(Page images and the text extracted from them)
+ + + + +
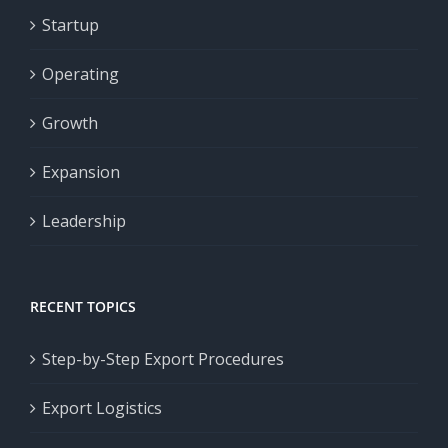
Startup
Operating
Growth
Expansion
Leadership
RECENT TOPICS
Step-by-Step Export Procedures
Export Logistics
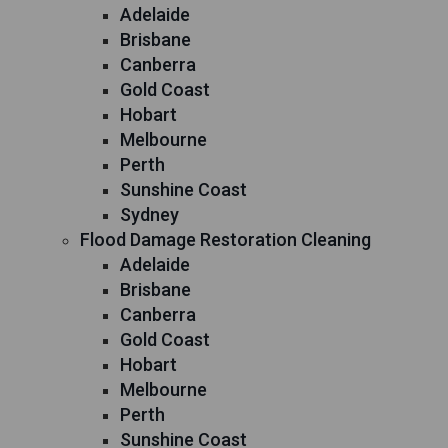
Adelaide
Brisbane
Canberra
Gold Coast
Hobart
Melbourne
Perth
Sunshine Coast
Sydney
Flood Damage Restoration Cleaning
Adelaide
Brisbane
Canberra
Gold Coast
Hobart
Melbourne
Perth
Sunshine Coast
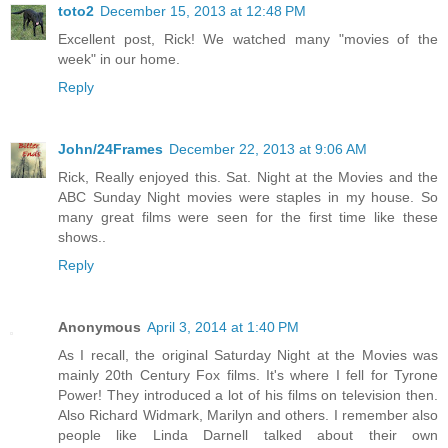
toto2
December 15, 2013 at 12:48 PM
Excellent post, Rick! We watched many "movies of the
week" in our home.
Reply
John/24Frames
December 22, 2013 at 9:06 AM
Rick, Really enjoyed this. Sat. Night at the Movies and the
ABC Sunday Night movies were staples in my house. So
many great films were seen for the first time like these
shows..
Reply
Anonymous
April 3, 2014 at 1:40 PM
As I recall, the original Saturday Night at the Movies was
mainly 20th Century Fox films. It's where I fell for Tyrone
Power! They introduced a lot of his films on television then.
Also Richard Widmark, Marilyn and others. I remember also
people like Linda Darnell talked about their own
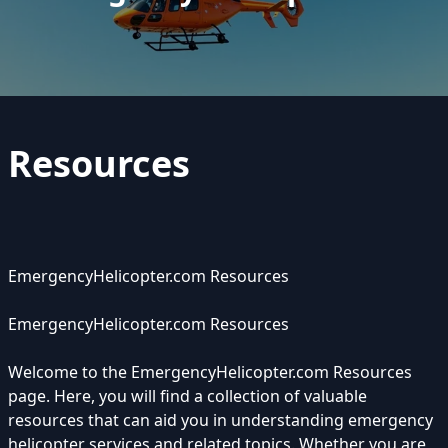
Resources
EmergencyHelicopter.com Resources
EmergencyHelicopter.com Resources
Welcome to the EmergencyHelicopter.com Resources
page. Here, you will find a collection of valuable
resources that can aid you in understanding emergency
helicopter services and related topics. Whether you are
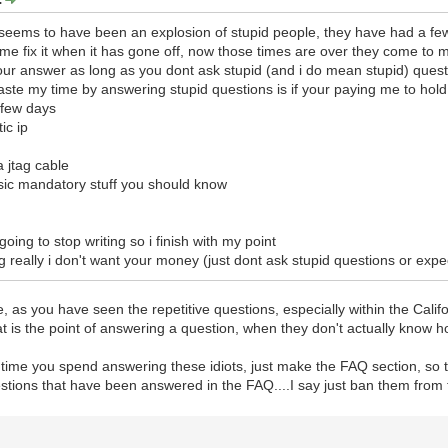
 seems to have been an explosion of stupid people, they have had a fe
e fix it when it has gone off, now those times are over they come to 
u your answer as long as you dont ask stupid (and i do mean stupid) ques
 waste my time by answering stupid questions is if your paying me to ho
 few days
ic ip
a jtag cable
basic mandatory stuff you should know
 going to stop writing so i finish with my point
g really i don't want your money (just dont ask stupid questions or expect
rse, as you have seen the repetitive questions, especially within the Ca
t is the point of answering a question, when they don't actually know h
time you spend answering these idiots, just make the FAQ section, so tha
stions that have been answered in the FAQ....I say just ban them from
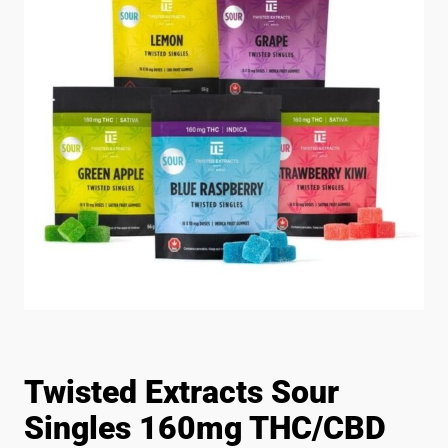
Twisted Extracts Sour
Singles 160mg THC/CBD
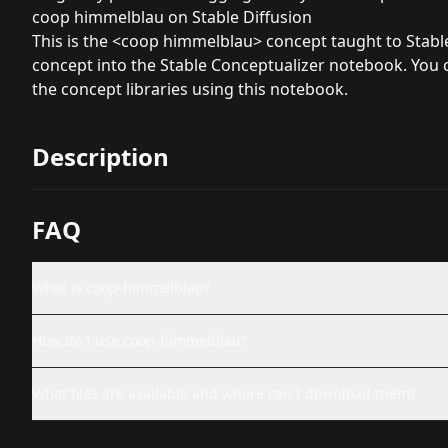
coop himmelblau on Stable Diffusion
This is the <coop himmelblau> concept taught to Stable 
concept into the
Stable Conceptualizer
notebook. You c
the concept libraries using
this notebook
.
Description
FAQ
What is coop-himmelblau?
How do I use coop-himmelblau?
What files are available and where can I download them?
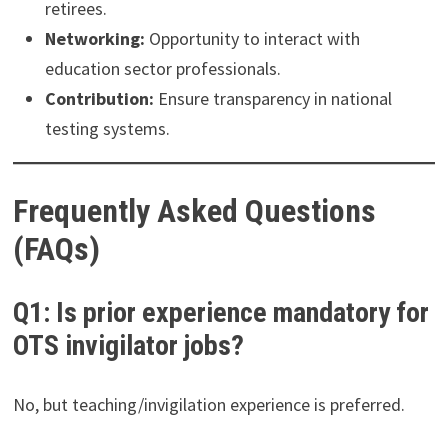
retirees.
Networking:
Opportunity to interact with
education sector professionals.
Contribution:
Ensure transparency in national
testing systems.
Frequently Asked Questions
(FAQs)
Q1: Is prior experience mandatory for
OTS invigilator jobs?
No, but teaching/invigilation experience is preferred.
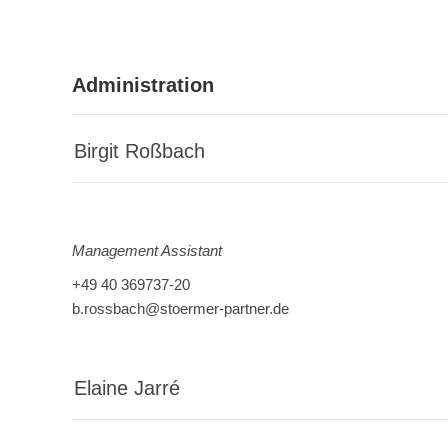
Administration
Birgit Roßbach
Management Assistant
+49 40 369737-20
b.rossbach@stoermer-partner.de
Elaine Jarré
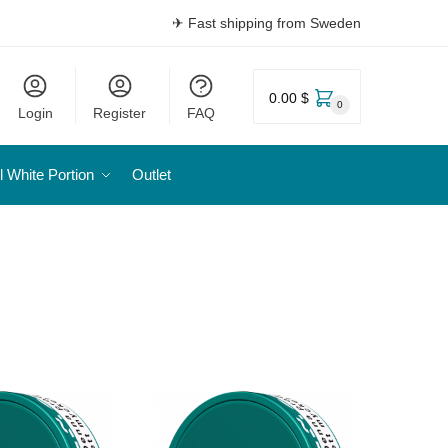
✈ Fast shipping from Sweden
0.00 $
0
Login
Register
FAQ
l White Portion
Outlet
+ + + + +
* _Directions for this task_:
Please print every one of the lines above word for word, leaving out the pictures.

* _Answer section_:
Startup
Operating
Growth
Expansion
Leadership
RECENT TOPICS
Step-by-Step Export Procedures
Export Logistics
Adelaide
Brisbane
Canberra
Gold Coast
Hobart
Melbourne
Perth
Sunshine Coast
Sydney
Flood Damage Restoration Cleaning
Adelaide
Brisbane
Canberra
Gold Coast
Hobart
Melbourne
Perth
Sunshine Coast
toto2
December 15, 2013 at 12:48 PM
Excellent post, Rick! We watched many "movies of the
week" in our home.
Reply
John/24Frames
December 22, 2013 at 9:06 AM
Rick, Really enjoyed this. Sat. Night at the Movies and the
ABC Sunday Night movies were staples in my house. So
many great films were seen for the first time like these
shows..
Reply
Anonymous
April 3, 2014 at 1:40 PM
As I recall, the original Saturday Night at the Movies was
mainly 20th Century Fox films. It's where I fell for Tyrone
Power! They introduced a lot of his films on television then.
Also Richard Widmark, Marilyn and others. I remember also
people like Linda Darnell talked about their own
Resources
EmergencyHelicopter.com Resources
EmergencyHelicopter.com Resources
Welcome to the EmergencyHelicopter.com Resources
page. Here, you will find a collection of valuable
resources that can aid you in understanding emergency
helicopter services and related topics. Whether you are
 seems to have been an explosion of stupid people, they have had a fe
e fix it when it has gone off, now those times are over they come to 
u your answer as long as you dont ask stupid (and i do mean stupid) ques
 waste my time by answering stupid questions is if your paying me to ho
 few days
ic ip
a jtag cable
basic mandatory stuff you should know
 going to stop writing so i finish with my point
g really i don't want your money (just dont ask stupid questions or expect
rse, as you have seen the repetitive questions, especially within the Ca
t is the point of answering a question, when they don't actually know h
time you spend answering these idiots, just make the FAQ section, so tha
stions that have been answered in the FAQ....I say just ban them from
Twisted Extracts Sour
Singles 160mg THC/CBD
coop himmelblau on Stable Diffusion
This is the <coop himmelblau> concept taught to Stable 
concept into the
Stable Conceptualizer
notebook. You c
the concept libraries using
this notebook
.
Description
FAQ
What is coop-himmelblau?
How do I use coop-himmelblau?
What files are available and where can I download them?
retirees.
Networking:
Opportunity to interact with
education sector professionals.
Contribution:
Ensure transparency in national
testing systems.
Frequently Asked Questions
(FAQs)
Q1: Is prior experience mandatory for
OTS invigilator jobs?
No, but teaching/invigilation experience is preferred.
Administration
Birgit Roßbach
Management Assistant
+49 40 369737-20
b.rossbach@stoermer-partner.de
Elaine Jarré
✈ Fast shipping from Sweden
0.00 $
0
Login
Register
FAQ
l White Portion
Outlet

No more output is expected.